連動作戦3
ロシア戦線とオスマン戦線での同時攻勢は、大日本帝国陸軍派遣軍の大規模砲撃により開始された。大日本帝国陸軍の『火力至上主義』の真価が発揮された。それは第二神聖ローマ帝国陸軍には、到底真似できる事では無かった。何せ第二神聖ローマ帝国陸軍は、補給兵站線が既に破綻していた。
あまりにも大軍を投入し過ぎており、その負担は当初の想定を遥かに上回るものになっていた。何せ軍隊とは『究極の消耗手段』であり、ある意味で何ら生産性を有さない消費するだけの存在だった。国防という国家存亡に関わる重要なそして崇高な任務があるが、その維持には圧倒的な物資が必要不可欠だった。
それが戦争ともなると必要不可欠な物資は、膨大なものになっていた。軍隊を構成するのが軍人である以上、存在するだけで3食の食事が必要不可欠であり、行動や作戦を開始すればそれだけで燃料弾薬は必要不可欠となる。その機能を維持する為には補給兵站線の構築と、膨大な軍需物資が必要不可欠だった。
だが第二神聖ローマ帝国はロシア帝国侵攻と、その膠着状態打破の為にオスマン帝国侵攻を行ったが、その二正面作戦は第二神聖ローマ帝国に過度な負担となっていた。アメリカ合衆国からは軍事援助を受け、更にはある種のバーター取引でアメリカ合衆国陸軍と海兵隊を派遣してもらったが、そもそもの補給兵站線が破綻していた。
輸送する為の軍用トラックはヨーロッパ中からかき集めても全く足りず、軍馬も徴用して輸送していたがそれも負担であった。そして最大の負担はヨーロッパとロシア帝国での鉄道の規格が違った事だった。
これにより第二神聖ローマ帝国は侵攻を続けて占領した地域は、ロシア帝国が敷設した『広軌』からヨーロッパ全域が採用している『標準軌』に敷設し直していた。これが補給兵站線への最大の負担になっていたのである。
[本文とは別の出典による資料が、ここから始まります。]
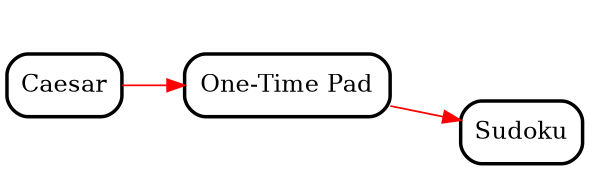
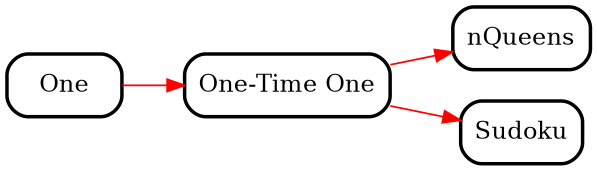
  digraph {
    rankdir=LR
    node [fillcolor=white penwidth=2 shape=box style="rounded,filled"]
    edge [color=red penwidth=1]
-   n1 [label="One-Time Pad"]
-   Caesar
+   n1 [label="One-Time One"]
+   Caesar [label=One]
+   nQueens
    Sudoku
+   n1 -> nQueens
    n1 -> Sudoku
    Caesar -> n1
  }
その他諸々の負担により第二神聖ローマ帝国の兵站は破綻し、今回の大日本帝国陸軍の各派遣軍の攻撃には全く反撃出来なかった。何せ大日本帝国陸軍の各派遣軍の攻撃は苛烈であった。派遣軍は機械化歩兵師団、機甲師団、空挺師団に配備されている榴弾砲や自走砲、自走噴進砲を合計すると12500門にも及んだのだ。
それらが全て砲身交換を必要とする程に、壮絶な砲撃を行うのである。その為に必要となる軍需物資の量は膨大な数になり、砲撃前に交換用の砲身を用意するのは大日本帝国陸軍くらいであった。また補給兵站線は完璧に維持されており、消耗しても翌日には届けられるという、驚異的な補給体制が構築されていた。
その壮絶な砲撃により第二神聖ローマ帝国陸軍の防衛陣地は、甚大な被害を被った。そこを大日本帝国陸軍の、ロシア派遣軍司令官山下奉文大将とオスマン派遣軍司令官本間雅晴大将はそれぞれの戦車部隊に対して、突撃を命令した。